----- PASSAGE PROVIDED -----

I don’t believe in free will, so this argument is kind of moot for me. But if I did, I would argue that there is almost always a choice you can make that can impact something, even if it’s nearly impossible to identify what that specific choice is. In other words, there is always something you can do, but as a human being it’s extremely difficult to identify what that something is, partially because we aren’t as clever as we pretend to be and partially because society intentionally obfuscates the choices that we do have.
Of course, not believing in free will also moots many of the traditional ethical perspectives, but for most purposes I find deontological ethics to be a relatively reasonable viewpoint. I think the important thing to remember about utilitarianism is that there are very strict limits to our ability to measure the consequences of our actions. We are not intelligent enough to predict the butterfly effect of our actions, so attempting to assess the consequences of certain actions is quite the tricky task. Deontological ethics simplifies things to a level that we can engage with more easily.
Politically speaking, the kinds of reforms required to fix our healthcare system are far greater than anything ever achieved without at least a credible threat of violence.
I beg to differ, just look at the New Deal. When the Great Depression happened, American society did not descend into lawlessness and anarchy. The American people did not resort to murdering the robber barons who had gotten us into that mess. They elected a progressive candidate in FDR, who enacted massive legislative reform that far exceeds the level of reform needed for our current Healthcare system.
Nonetheless, you are not wrong in your assessment of the current situation. It certainly is dire, and I don’t hold much hope for a similar solution as occurred back then. But it’s worth pointing out that it really did happen through political means less than 100 years ago in this country.
It’s also worth noting that FDR is exactly the kind of person that the current mob would be putting on the list of assassination targets.
He would be a very easy target as well, with the polio and all. The current social climate would literally eat FDR alive and he would never get anywhere near the presidency. He was the epitome of an old money, American aristocrat. And yet he did more for the working class than any president before or since. I wonder how many people had that on their bingo card in 1930.
There is no plan of action that gives us a violence free route to an equitable healthcare system for at least the next 50 years. Violence won’t be sufficient on it’s own, but it will be necessary. Public support for this shooter actually decreases the amount of actual violence that might be otherwise required.
This is where you lose me. You can’t know these things. You can’t know the future 50 years in advance. You can’t know the overall impact of this event until it actually unfolds. And pretending that you do is the classic way to convince yourself to do and support horrific things in the present day.
Hope and determination are great, but aren’t worth much without a viable plan of action.

----- MATERIAL SUPPLIED -----

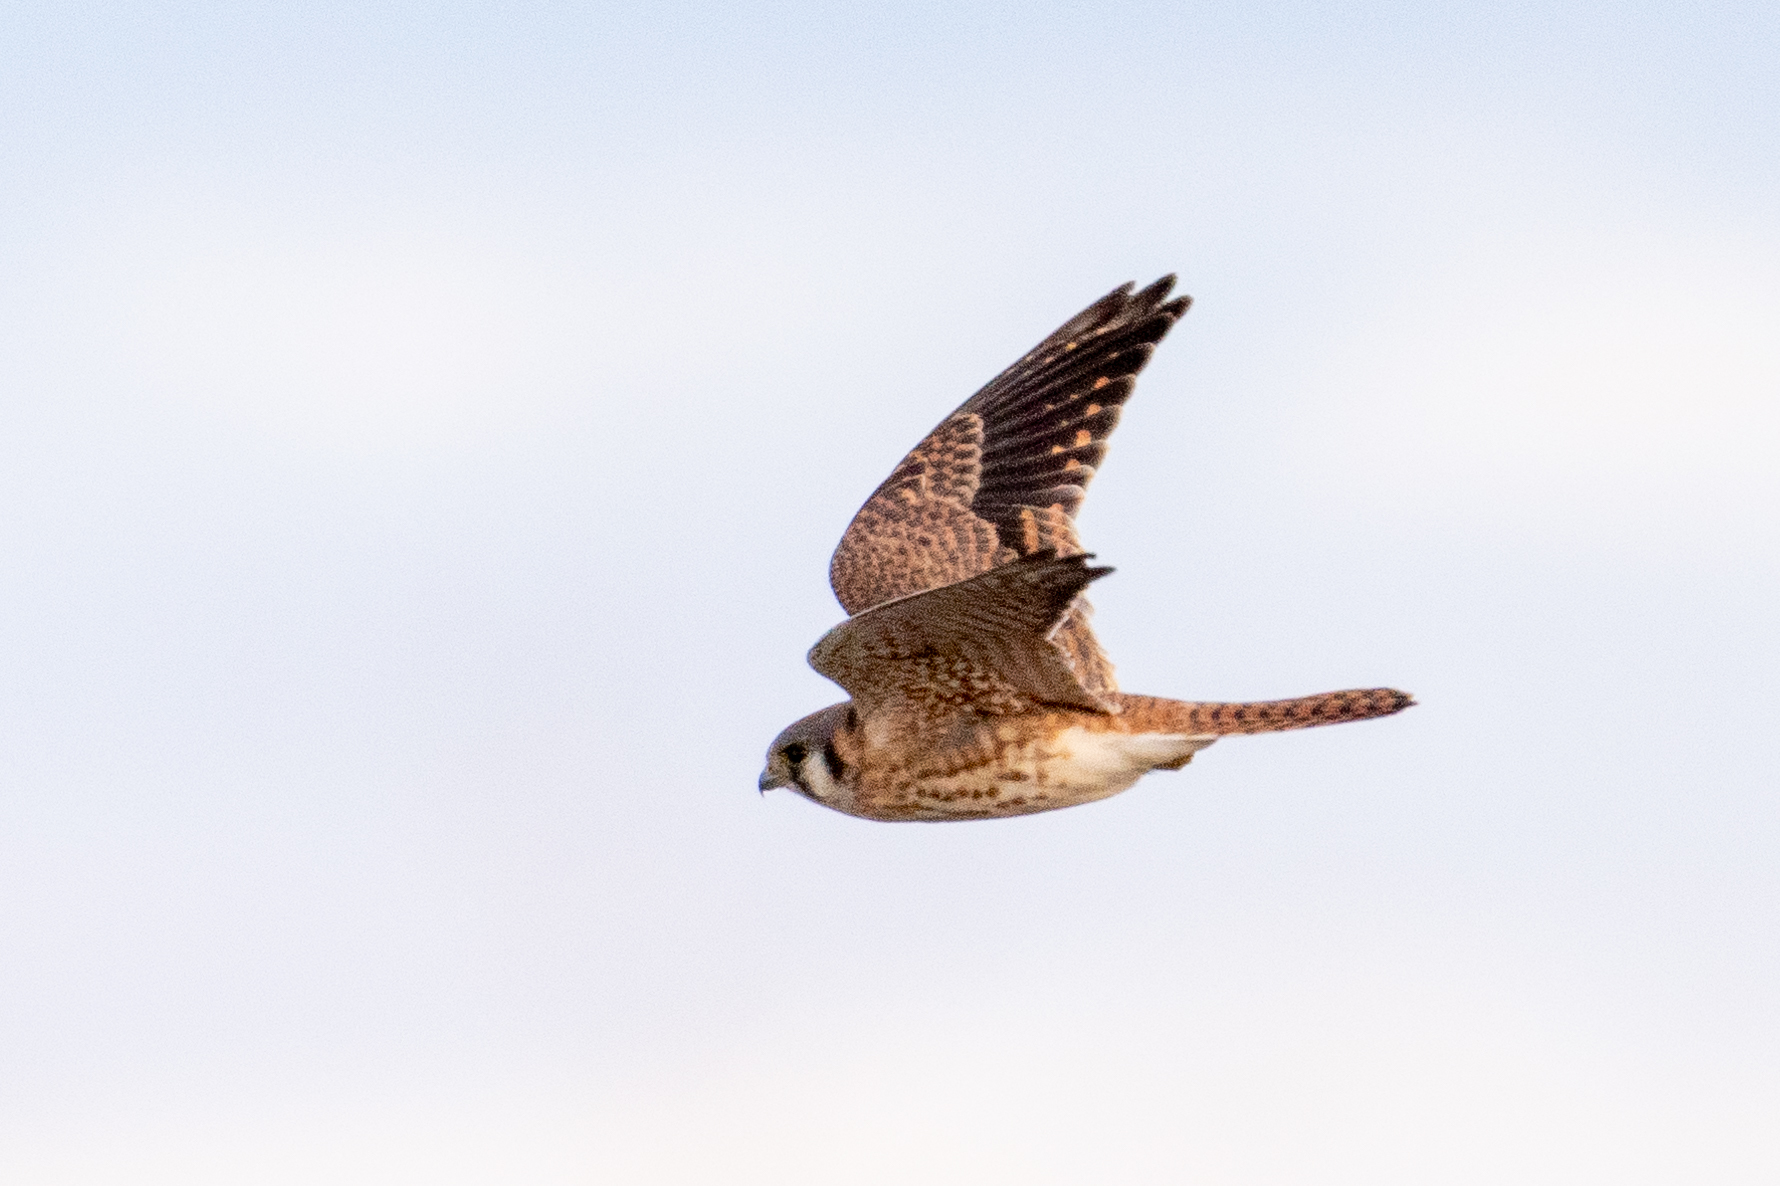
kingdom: Animalia
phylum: Chordata
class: Aves
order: Falconiformes
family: Falconidae
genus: Falco
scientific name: Falco sparverius
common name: American kestrel
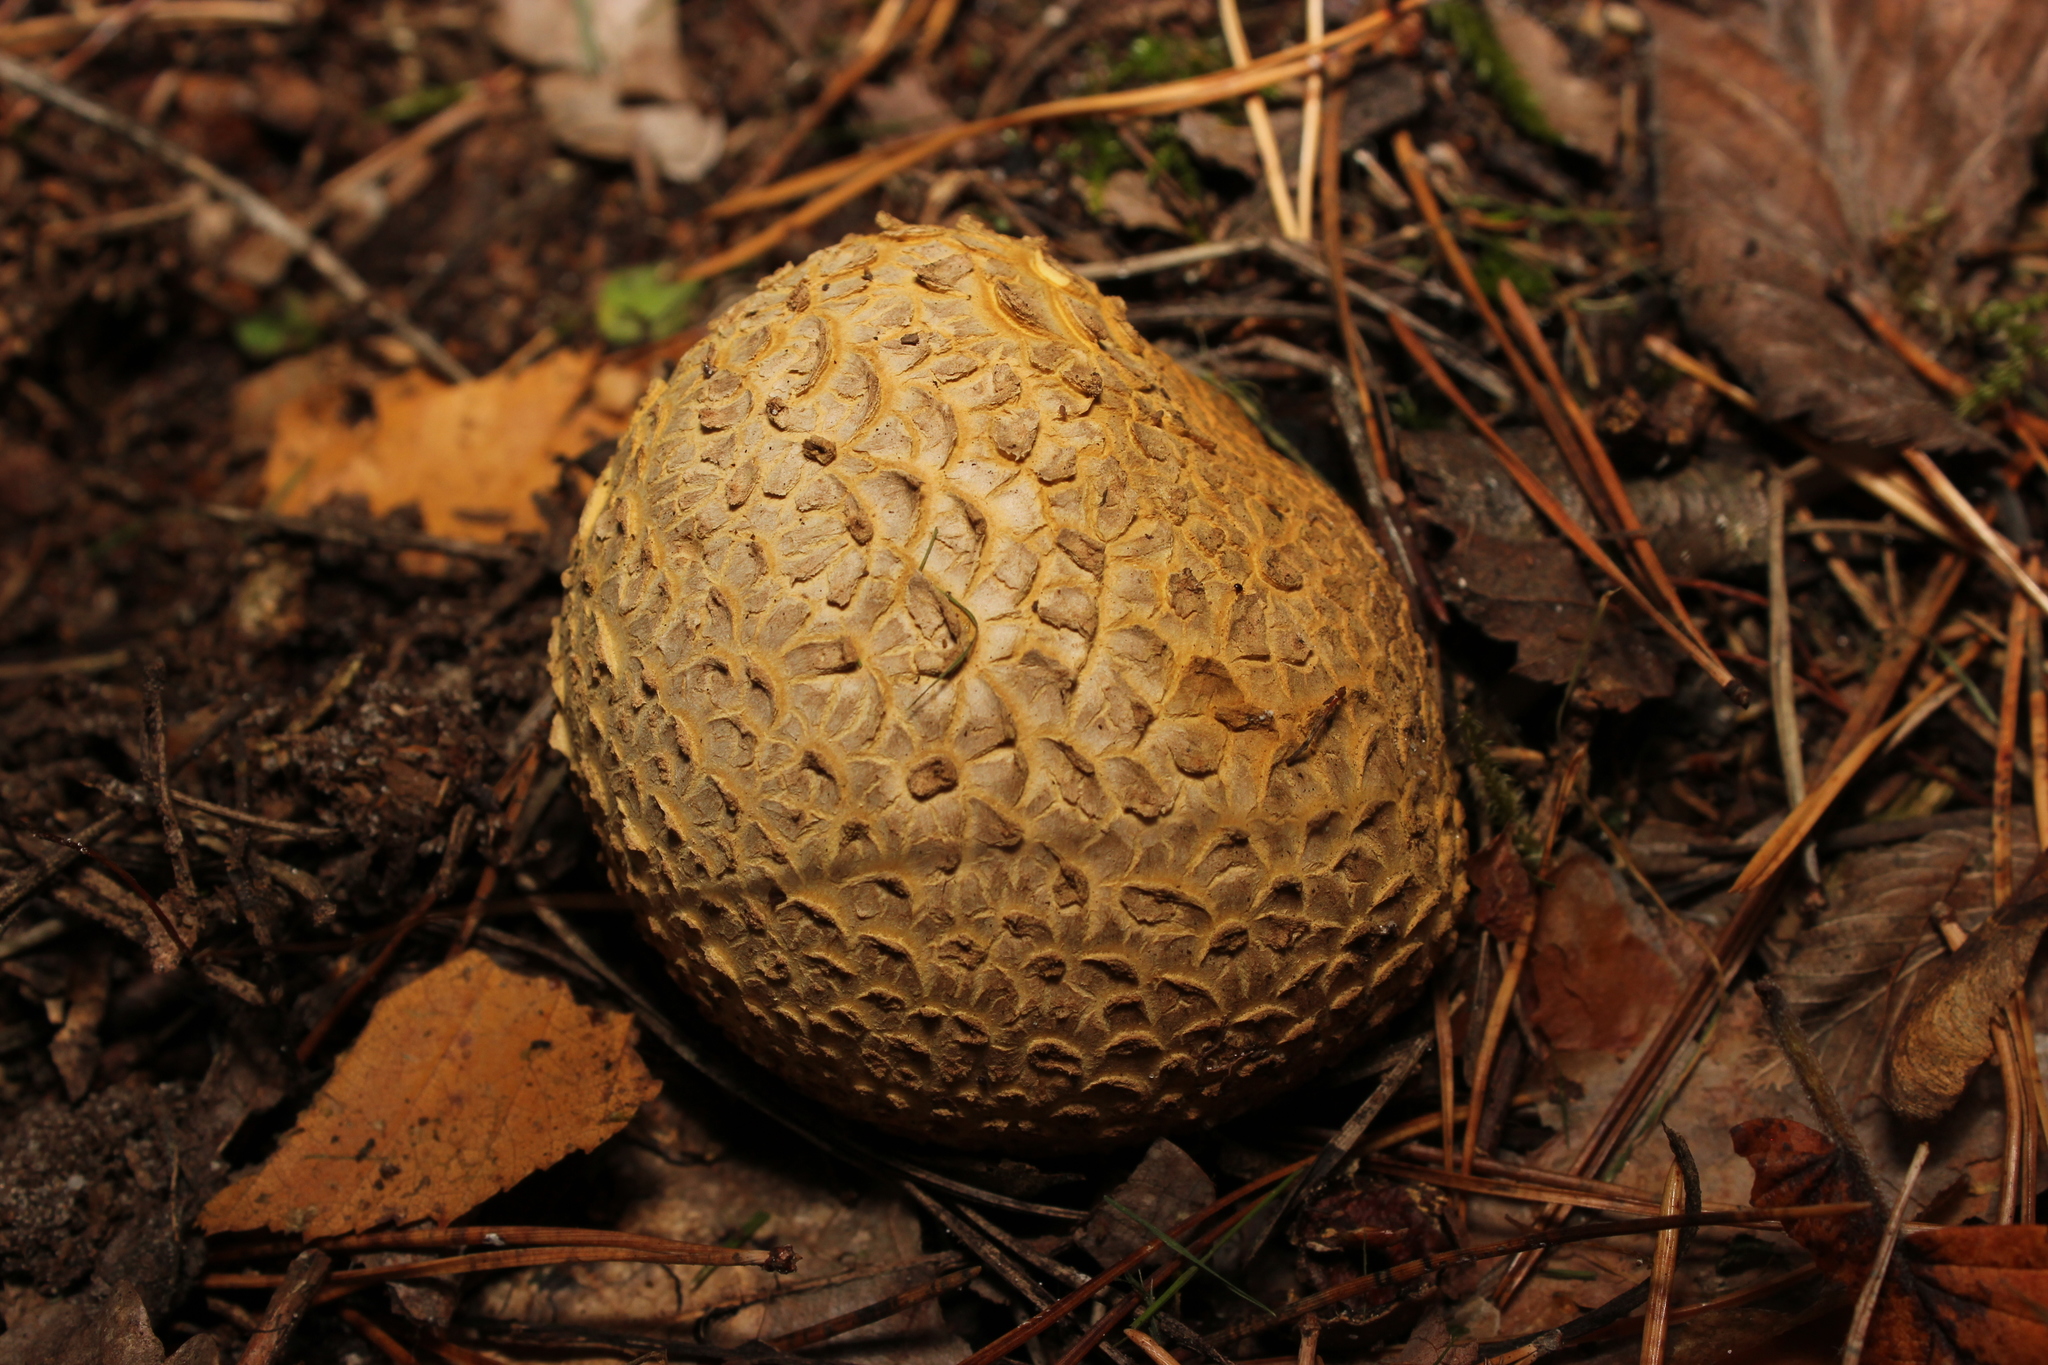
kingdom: Fungi
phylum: Basidiomycota
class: Agaricomycetes
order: Boletales
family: Sclerodermataceae
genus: Scleroderma
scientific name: Scleroderma citrinum
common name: Common earthball
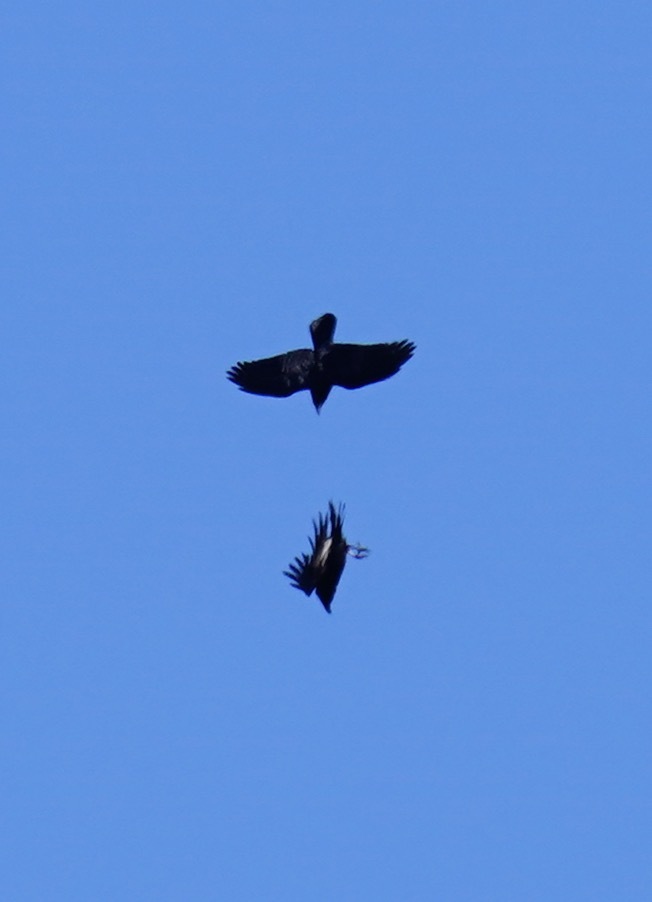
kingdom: Animalia
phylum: Chordata
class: Aves
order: Passeriformes
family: Corvidae
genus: Corvus
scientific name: Corvus corax
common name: Common raven
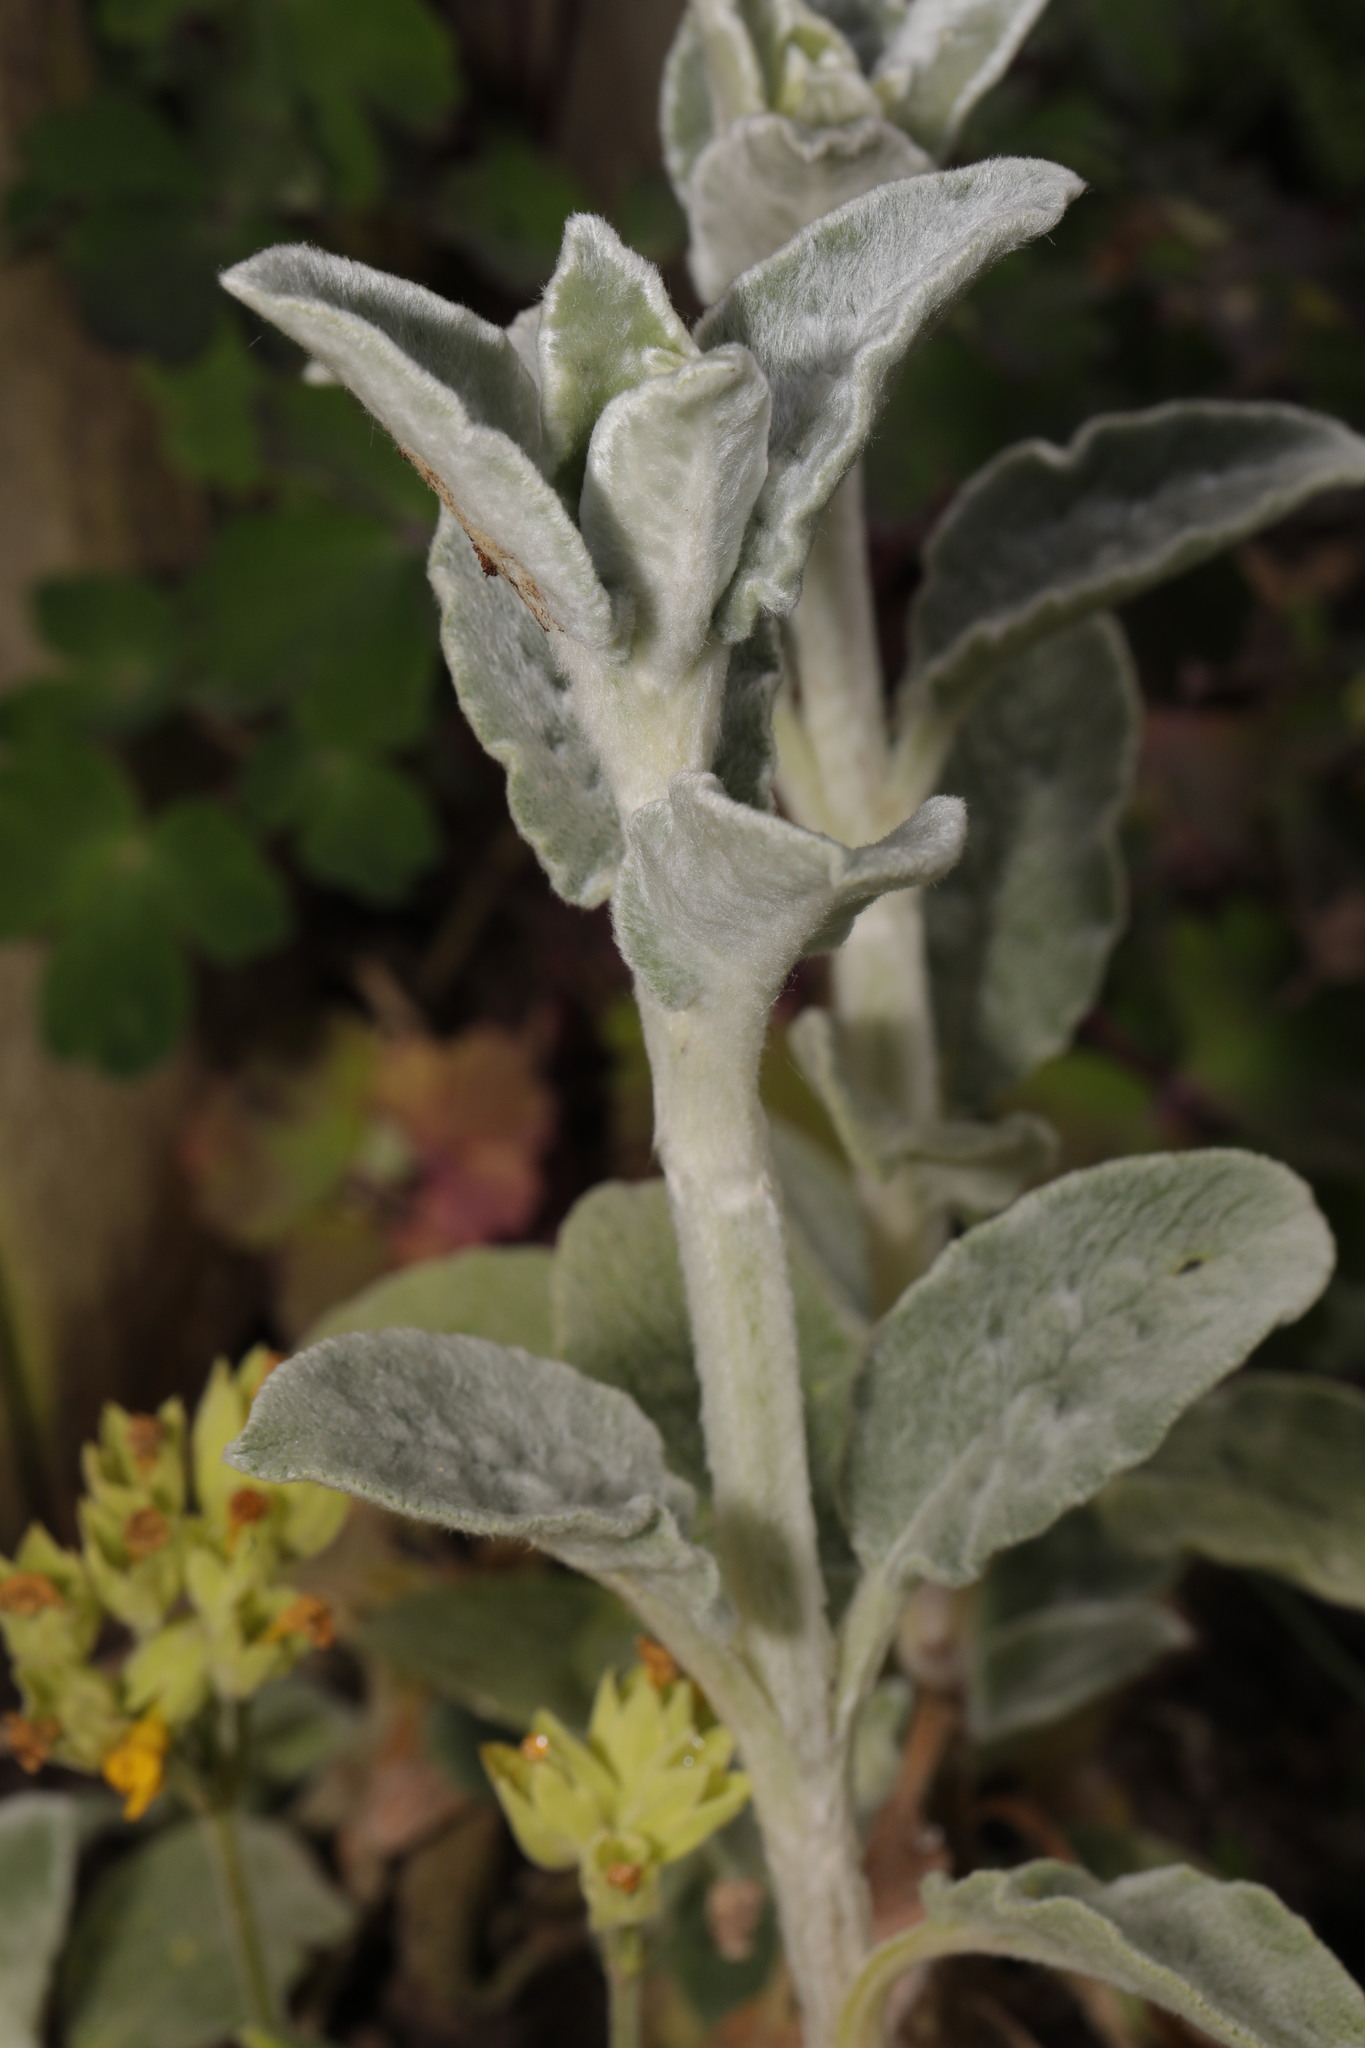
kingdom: Plantae
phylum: Tracheophyta
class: Magnoliopsida
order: Lamiales
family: Lamiaceae
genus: Stachys
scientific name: Stachys byzantina
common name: Lamb's-ear
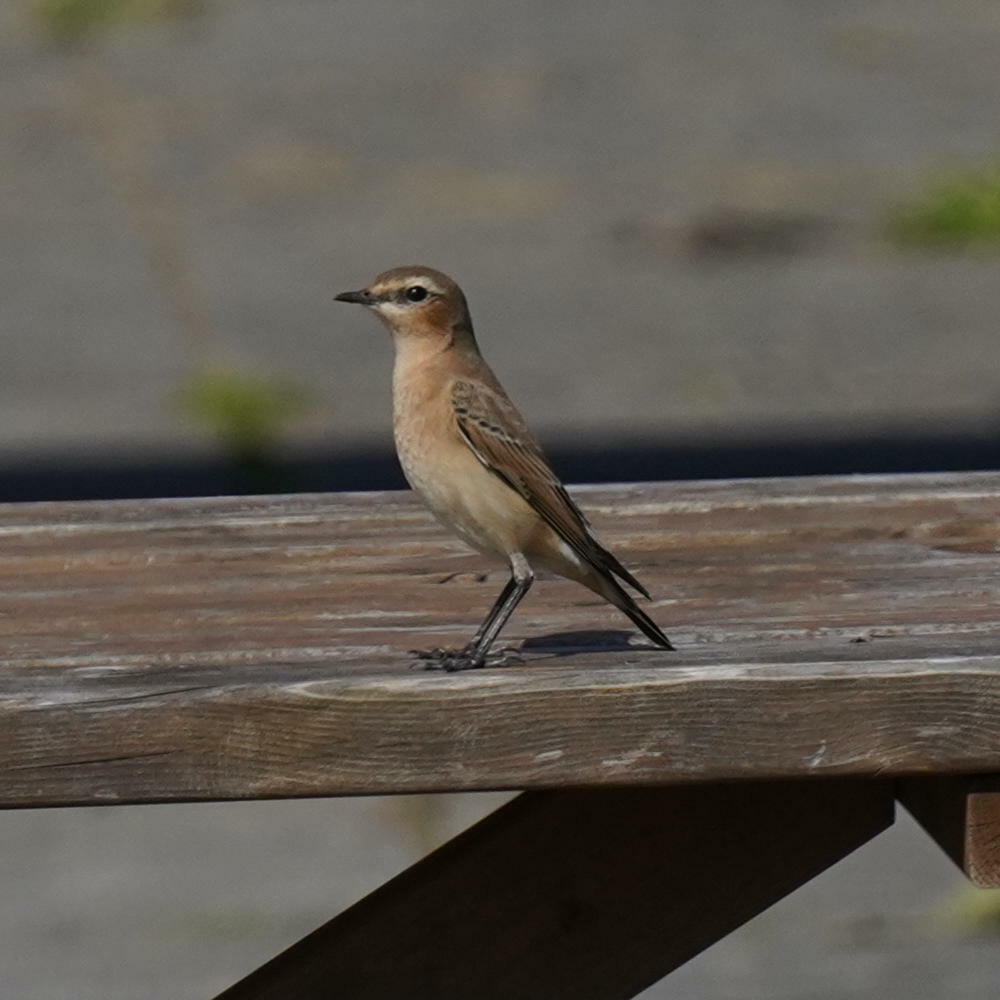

-----

> _TASKS_:
a - Rewrite the passage on healthcare reform, starting at the words "Politically speaking, the" and ending after "in this country.", with "robber barons" replaced by "industrial tycoons".
b - Write the next part of the passage on healthcare reform, picking up after its last sentence.

> _THE RESPONSES_:
a -
Politically speaking, the kinds of reforms required to fix our healthcare system are far greater than anything ever achieved without at least a credible threat of violence.
I beg to differ, just look at the New Deal. When the Great Depression happened, American society did not descend into lawlessness and anarchy. The American people did not resort to murdering the industrial tycoons who had gotten us into that mess. They elected a progressive candidate in FDR, who enacted massive legislative reform that far exceeds the level of reform needed for our current Healthcare system.
Nonetheless, you are not wrong in your assessment of the current situation. It certainly is dire, and I don’t hold much hope for a similar solution as occurred back then. But it’s worth pointing out that it really did happen through political means less than 100 years ago in this country.

b -
I’m working on that. I already know that assassination probably isn’t going to be a huge part of a viable plan of action.
We have tried all the “right” things for decades and have only lost ground. Maybe it’s time to move on to the “next” thing.
Have we? We’ve flip flopped back and forth between Dems and Republicans for the past 50 years, there hasn’t been any clear, indisputable mandate from the American voters as to what the government should be doing. We as a people cannot agree on a path forward, so we continue to languish.
I don’t even remotely believe that history is over, I intend to advocate for massive social restructuring. But I also understand that attempting to brute force things is foolish and counterproductive.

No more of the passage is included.